Risking It All For The Meatball
Leahman G.R. Potter, 48, neglected to conceal the evidence after he stole a pot of meatballs from a neighbor’s garage in Hazle Township in Pennsylvania. The meatball owner returned home to find Potter outside his garage, covered in red sauce and his pot of meatballs missing. When Pennsylvania State Police arrived shortly afterward, they found the pot in the street and Potter at his home, where he was charged with burglary, trespass and theft.
Houston detectives were finally able to close a case in January that had been vexing them for 30 months. Mary Stewart Cerruti, 61, the last holdout in a neighborhood being bought up for redevelopment, was reported missing by a friend, who described her as shy and frail. Police had no leads, and her home was foreclosed on after payments stopped. Eventually, the home was cleaned out and sold, and new renters moved in. On March 4, 2017, a 911 call reported a human skeleton “between two of the walls” in the home. When police arrived, they found a hole in the attic floorboards; down below were the bones, clothing and shoes that had been discovered. An investigation found no evidence of foul play. On Jan. 23, the Harris County Institute of Forensic Sciences confirmed the remains were those of Cerruti.

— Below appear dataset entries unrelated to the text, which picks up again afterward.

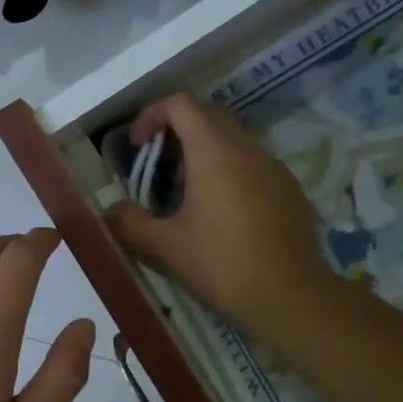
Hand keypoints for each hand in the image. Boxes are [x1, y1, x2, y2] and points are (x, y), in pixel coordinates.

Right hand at [106, 94, 329, 341]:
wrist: (291, 297)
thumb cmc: (222, 265)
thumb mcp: (166, 246)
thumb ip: (130, 223)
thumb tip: (112, 211)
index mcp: (214, 153)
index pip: (181, 104)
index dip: (152, 115)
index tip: (139, 145)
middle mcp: (247, 149)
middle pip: (208, 115)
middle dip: (178, 130)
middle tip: (160, 167)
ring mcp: (275, 168)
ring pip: (234, 141)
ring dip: (205, 153)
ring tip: (188, 193)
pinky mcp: (291, 189)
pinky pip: (254, 165)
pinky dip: (231, 172)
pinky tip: (224, 214)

Whole Lotta Freezin’ And Shakin’ Goin’ On
A dairy truck driver lost his job after being caught on a surveillance camera urinating near dairy cows in a barn at Tremblay Farm in Highgate, Vt. While no charges were filed, Monica Massey of the Dairy Farmers of America said the driver’s behavior was unacceptable. “We saw the videos. What we saw was deplorable,” Massey said told WCAX TV. Darleen Tremblay said she was “shattered” by what she saw on the video. “I couldn’t move. I froze and I shook,” she added.
Public Service Announcement
Police in Sheboygan, Wisc., appealed to the public for help in tracking down an unusual perpetrator. “Over the past year and a half,” the department said on its Facebook page, “someone has been clogging the women’s toilet [at the Deland Community Center] with a 20-ounce soda bottle. This is very strange … and gross.” The Sheboygan Press reported that the string of more than 25 incidents began in 2016. Joe Kerlin, the city’s parks and forestry superintendent, says the suspect is likely an adult male, based on security camera footage from outside the restroom. The city’s resulting plumbing bills have totaled $3,000.
Linda Fein and her husband thought they had found their dream home in Paradise Valley, near Phoenix. They offered $1.8 million for the house and 1.3-acre lot, but then found out the house belonged to Kevin and Sandra Otterson, and was the setting for their pornography website, Wifey’s World, founded in 1998. “I just can’t make Thanksgiving dinner on counters where a porn star has been lounging around,” Fein told the Arizona Republic. In late February, the couple rescinded their offer on the four-bedroom home. “I certainly believe there are people out there who wouldn’t care about the house being used for those purposes,” Fein explained. “I’m just not one of them.”